## TEXT SEGMENT
====
Gaelic Football and hurling were played. We don't know exactly what influence it had.

"In the early 1840’s there was a newspaper report of a form of Gaelic football played in South Australia and it is acknowledged that similar games were played on the goldfields of Victoria in the 1850’s."


What we know of Wills time in England,

Is quite irrelevant as the rules drawn up by a committee in Melbourne and that committee is recorded as not wanting to adopt any existing rules
and that's what they did - they created new rules. Tom Wills pushed Australian Football not any other.
 
Gaelic Football and hurling were played. We don't know exactly what influence it had.

"In the early 1840’s there was a newspaper report of a form of Gaelic football played in South Australia and it is acknowledged that similar games were played on the goldfields of Victoria in the 1850’s."




Is quite irrelevant as the rules drawn up by a committee in Melbourne and that committee is recorded as not wanting to adopt any existing rules
and that's what they did - they created new rules. Tom Wills pushed Australian Football not any other.

Hurling was also played at Arden street before the footy club, and NMFC is one of the oldest of any code in the world, there is also a theory that NMFC got its nickname the Shinboners from the Hurlers who would wack players in the shin with either the stick or sliotar.

Arden street was the home of Victorian hurling at one stage.
====
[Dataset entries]
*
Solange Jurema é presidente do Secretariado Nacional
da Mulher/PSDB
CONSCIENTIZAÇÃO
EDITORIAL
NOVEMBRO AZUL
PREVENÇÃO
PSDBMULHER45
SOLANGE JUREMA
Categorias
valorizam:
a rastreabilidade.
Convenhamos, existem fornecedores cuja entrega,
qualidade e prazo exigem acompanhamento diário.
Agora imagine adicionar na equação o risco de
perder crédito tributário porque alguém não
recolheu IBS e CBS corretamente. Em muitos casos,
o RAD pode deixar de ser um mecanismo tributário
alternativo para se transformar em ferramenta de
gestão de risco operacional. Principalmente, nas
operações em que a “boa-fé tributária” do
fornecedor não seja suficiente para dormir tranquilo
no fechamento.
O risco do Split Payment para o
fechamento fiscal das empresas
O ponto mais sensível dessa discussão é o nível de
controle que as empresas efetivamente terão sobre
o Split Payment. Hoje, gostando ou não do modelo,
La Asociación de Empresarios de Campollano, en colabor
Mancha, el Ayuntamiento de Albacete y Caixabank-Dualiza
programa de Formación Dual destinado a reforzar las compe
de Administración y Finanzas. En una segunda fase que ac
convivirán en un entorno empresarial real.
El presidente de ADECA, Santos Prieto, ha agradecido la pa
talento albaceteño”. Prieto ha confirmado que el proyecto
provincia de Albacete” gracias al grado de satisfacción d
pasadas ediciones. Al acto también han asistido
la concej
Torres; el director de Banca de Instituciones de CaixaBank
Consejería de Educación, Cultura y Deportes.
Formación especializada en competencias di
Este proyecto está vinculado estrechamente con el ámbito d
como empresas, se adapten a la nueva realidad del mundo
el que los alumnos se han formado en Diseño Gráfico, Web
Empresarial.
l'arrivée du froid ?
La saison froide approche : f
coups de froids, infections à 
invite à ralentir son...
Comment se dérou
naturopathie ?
====
## COMPLETE THE FOLLOWING
1. Shorten the paragraph of the text on early football in Australia that begins "Hurling was also played at Arden street", keeping its main facts.
2. Write what comes next in the text on early football in Australia, picking up after its final sentence.

## TASK-BY-TASK OUTPUTS
1. Hurling was played at Arden street before the footy club existed. NMFC is one of the oldest clubs of any code in the world. One theory says its nickname, the Shinboners, came from hurlers who hit players in the shin with the stick or sliotar.

2.
I agree there is an Irish influence. Footy spread from the WASP community elsewhere pretty fast. I just dont think there is a Gaelic football connection. What we know of Wills time in England, and what he would have encountered there, and what he may have encountered of Marn Grook provides all the pieces he would have needed for his football code. Supposing an involvement of Gaelic football, when as far as I am aware, he never went to Ireland, never encountered Irish football, and it wasn't played in Australia, isnt necessary.

The only thing to base it on is the similarity, and there is more convincing evidence to suggest that comes from influence from Australia to Ireland, not vice versa.

I would agree, they obviously played some form of footy in Ireland and no doubt took to it very quickly in Australia, the goldfields in particular.

It was just the right time right place.

Gaelic football as we know it came much later.
 
I would agree, they obviously played some form of footy in Ireland and no doubt took to it very quickly in Australia, the goldfields in particular.

It was just the right time right place.

Gaelic football as we know it came much later.

Making a distinction between a distinction between Irish Football and and Gaelic Football is a little pedantic.
Australian Football is nothing like the original rules of Melbourne - no tackling, pushing allowed, tripping allowed and only picking the ball up off the hop.
Did the games converge or were they a somewhat similar from the start?
The Gaels were very organised in their sports. it is probable that hurling influenced Gaelic Football in their long common history.
 
8 or 9 of the original rules were rules already common in various British ball games of the time.
On top of that, forms of folk football had existed all over the British Isles (and in continental Europe) for centuries.
So entering the years of 1858-59, one need look no further than the above for the roots of Australian Football.
Also, there is nothing surprising about reading reports of a football game occurring in the 1840s (see point 2 above).
 
So entering the years of 1858-59,

The possible influences on the creation of the rules of Melbourne Football were Gaelic Football, British football, Marngrook, the hot weather leading to hard dry grounds, the demand for a winter sport and a sense of freedom.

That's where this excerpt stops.